Detecting the sour vomit on his wife’s breath, Jonathan wanted nothing more than to ask her to brush her teeth again, but he refrained from doing so because he didn’t have the heart to hurt her feelings, especially given her delicate condition. Wanting to comfort Bea in any way he could, Jonathan wrapped his arm around her shoulders and squeezed her closer to him. As he did so, Bea tucked her head lovingly into his neck. For several minutes the two just lay there, quiet and motionless, contemplating what to do. Several ideas had popped into Jonathan’s head: giving the child up for adoption, working two jobs while going to school, and asking Ben and Anne to watch the baby while Jonathan went to school and Bea worked. None, however, seemed feasible.

First, as opposed as Ben and Anne were to Jonathan and Bea’s starting a family without being financially secure, they would not allow the young couple to give up their first and only grandchild. Second, Jonathan could barely find steady employment in one job, so how could he hold down two indefinitely? Third, his pride was too great to allow his wife to work, no matter the reason.

By the time Jonathan had thought of these three ideas, quickly followed by one reason why each would never work, he saw that Bea had drifted off to sleep. He was happy to see her look so at peace. By 3:00 in the morning, however, Jonathan could still not fall asleep. He had rolled Bea over onto her left side an hour before so that he could try to doze off, but too many things were dancing through his mind. Finally he got up, put on his robe, and went downstairs. He was headed toward the kitchen to see about getting some warm milk to help him sleep when he saw a faint light through a window adjacent to the porch.

He opened the front door and was immediately greeted by a thick cloud of cigarette smoke. Ben was sitting in his chair, rocking back and forth and puffing on his fourteenth cigarette since dinner.

“Hi, pop,” Jonathan said happily. “What are you doing out here at this hour?”

This was the first time in his whole life that Jonathan had seen his father up past midnight, except for the time they had attended Ben’s best friend’s son’s wedding in Londonderry. The Bensons were the last ones to leave the reception at almost 1:30 that particular morning. It was also the one and only time that Jonathan saw his father dance. He would later attribute this to his father’s having had one too many gin and tonics.

Ben guffawed and shook his head. He seemed in a far better mood than earlier that evening. “Heh! A grandfather!” he snorted. “I’m goin’ to be a grandfather. I didn’t think of that until after I left you and your mother sittin’ there, wonderin’ if I was goin’ to do myself in.”

Jonathan sat in the small wooden chair next to his father and grinned. “I know, pop.

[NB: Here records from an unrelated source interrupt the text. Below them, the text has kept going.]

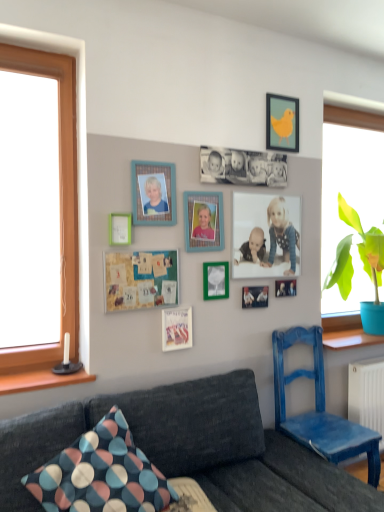
Question: Is green matte picture frame at upper left, arranged as the fifth picture frame when viewed from the top, in front of wooden photo frame at center, positioned as the fourth picture frame in top-to-bottom order?

Choices:
 (A) no
 (B) yes

Answer: (B)

Question: Is green matte picture frame at upper left, positioned as the sixth picture frame in bottom-to-top order, facing towards wooden photo frame at center, the seventh picture frame from the bottom?

Choices:
 (A) no
 (B) yes

Answer: (A)

Question: Considering the relative sizes of green matte picture frame at upper left, positioned as the sixth picture frame in bottom-to-top order, and wooden photo frame at center, the seventh picture frame from the bottom, in the image provided, is green matte picture frame at upper left, positioned as the sixth picture frame in bottom-to-top order, taller than wooden photo frame at center, the seventh picture frame from the bottom,?

Choices:
 (A) yes
 (B) no

Answer: (B)

Question: From a real-world perspective, does green matte picture frame at upper left, arranged as the fifth picture frame when viewed from the top, sit lower than wooden photo frame at center, the seventh picture frame from the bottom?

Choices:
 (A) yes
 (B) no

Answer: (A)

Question: Is green matte picture frame at upper left, positioned as the sixth picture frame in bottom-to-top order, not near wooden photo frame at center, the seventh picture frame from the bottom?

Choices:
 (A) no
 (B) yes

Answer: (A)

Question: Is wooden photo frame at center, the seventh picture frame from the bottom, a part of green matte picture frame at upper left, arranged as the fifth picture frame when viewed from the top?

Choices:
 (A) yes
 (B) no

Answer: (B)

Question: Can you confirm if green matte picture frame at upper left, arranged as the fifth picture frame when viewed from the top, is wider than metallic silver photo frame at center, which ranks as the 3th picture frame in bottom-to-top order?

Choices:
 (A) yes
 (B) no

Answer: (A)

Question: Is green matte picture frame at upper left, positioned as the sixth picture frame in bottom-to-top order, turned away from metallic silver photo frame at center, which ranks as the 3th picture frame in bottom-to-top order?

Choices:
 (A) yes
 (B) no

Answer: (B)

Question: Is green matte picture frame at upper left, arranged as the fifth picture frame when viewed from the top, oriented towards metallic silver photo frame at center, which ranks as the 3th picture frame in bottom-to-top order?

Choices:
 (A) yes
 (B) no

Answer: (B)

Question: Can you confirm if green matte picture frame at upper left, arranged as the fifth picture frame when viewed from the top, is thinner than metallic silver photo frame at center, which is the 8th picture frame from top to bottom?

Choices:
 (A) no
 (B) yes

Answer: (A)

Question: Does green matte picture frame at upper left, positioned as the sixth picture frame in bottom-to-top order, lie in front of metallic silver photo frame at center, which is the 8th picture frame from top to bottom?

Choices:
 (A) yes
 (B) no

Answer: (A)

Question: Does green matte picture frame at upper left, positioned as the sixth picture frame in bottom-to-top order, appear on the right side of metallic silver photo frame at center, which ranks as the 3th picture frame in bottom-to-top order?

Choices:
 (A) no
 (B) yes

Answer: (A)

Question: From the image's perspective, is green matte picture frame at center, which appears as the seventh picture frame when viewed from the top, located beneath matte plastic picture frame at center, which is counted as the first picture frame, starting from the bottom?

Choices:
 (A) no
 (B) yes

Answer: (A)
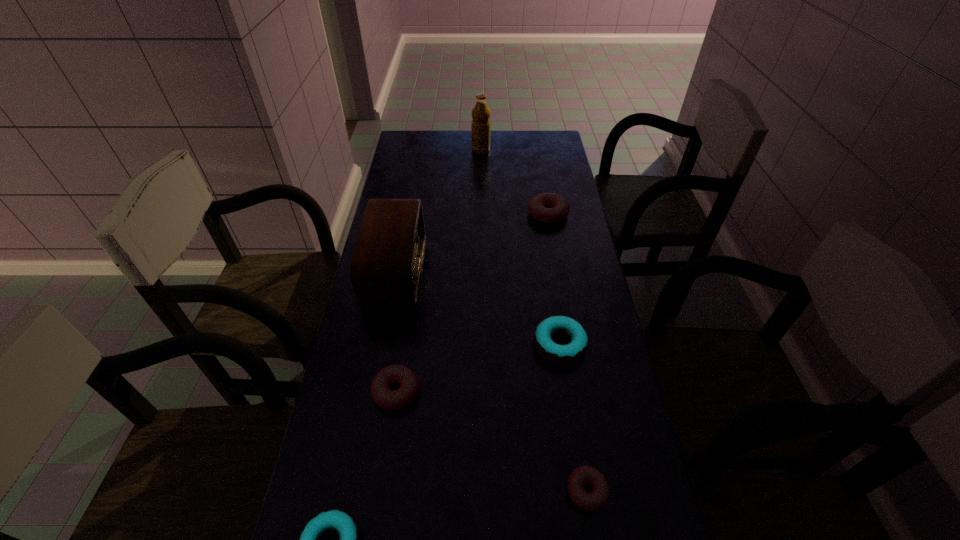
What are the coordinates of `the shortest object` in the screenshot? It's located at point(582,475).

You are a GUI agent. You are given a task and a screenshot of the screen. Output one action in this format:
    pyautogui.click(x=<x>, y=<y>)
    Task: Click on the nearest pink doughnut
    The height and width of the screenshot is (540, 960).
    Given the screenshot: What is the action you would take?
    [582, 475]

The image size is (960, 540). I want to click on free space located 0.280m on the front label of the farthest object, so click(x=408, y=150).

Image resolution: width=960 pixels, height=540 pixels. Identify the location of vacant space located 0.140m on the front label of the farthest object. (440, 150).

The image size is (960, 540). Identify the location of free space located 0.060m on the front label of the farthest object. (458, 150).

Where is `free space located 0.110m on the front panel of the fifth nearest object`? The image size is (960, 540). free space located 0.110m on the front panel of the fifth nearest object is located at coordinates (456, 272).

Where is `free spot located on the back of the farthest doughnut`? free spot located on the back of the farthest doughnut is located at coordinates (541, 178).

At what (x,y) coordinates should I click in order to perform the action: click on vacant region located on the back of the fourth nearest object. Please return your answer as a coordinate pair (x, y). Looking at the image, I should click on (547, 265).

You are a GUI agent. You are given a task and a screenshot of the screen. Output one action in this format:
    pyautogui.click(x=<x>, y=<y>)
    Task: Click on the vacant space located 0.150m on the back of the second farthest pink doughnut
    
    Given the screenshot: What is the action you would take?
    pyautogui.click(x=406, y=326)

Where is `free space located 0.310m on the left of the smallest pink doughnut`? The height and width of the screenshot is (540, 960). free space located 0.310m on the left of the smallest pink doughnut is located at coordinates (423, 491).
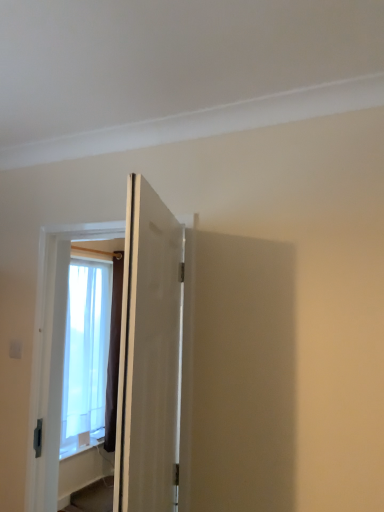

This must be hard for you, but believe me we weren’t planning on this.”

Ben put his hand on his son’s, the cigarette between his index and middle fingers shaking so much that Jonathan thought the long ash would fall onto the back of his hand. “I want you to know, son, that I’ve always been proud of you. You find work in the lowest shitholes of this goddamn town. You do the work, and you keep your mouth shut. You do it for your family. You’re like me. I did the same thing when I was your age. I went to work, built me this house, and married your mother when I was established and had some sort of equity. I mean, it wasn’t much, but we never sta’ved. I did odd jobs around town. Even helped out a bit with that church over there, helped bring up the lumber and set the foundation. Hell, I even helped build that house over there. Yep! But gory if I didn’t do it all for my family. I worked even ha’der when you were born. But times ah’ different now. I didn’t have the sma’ts you got. You got a brain in you, son. I know you can make somethin’ of yourself. That’s why I was so ha’d on you tonight. I don’t want you to be what I become, an old man with no future.”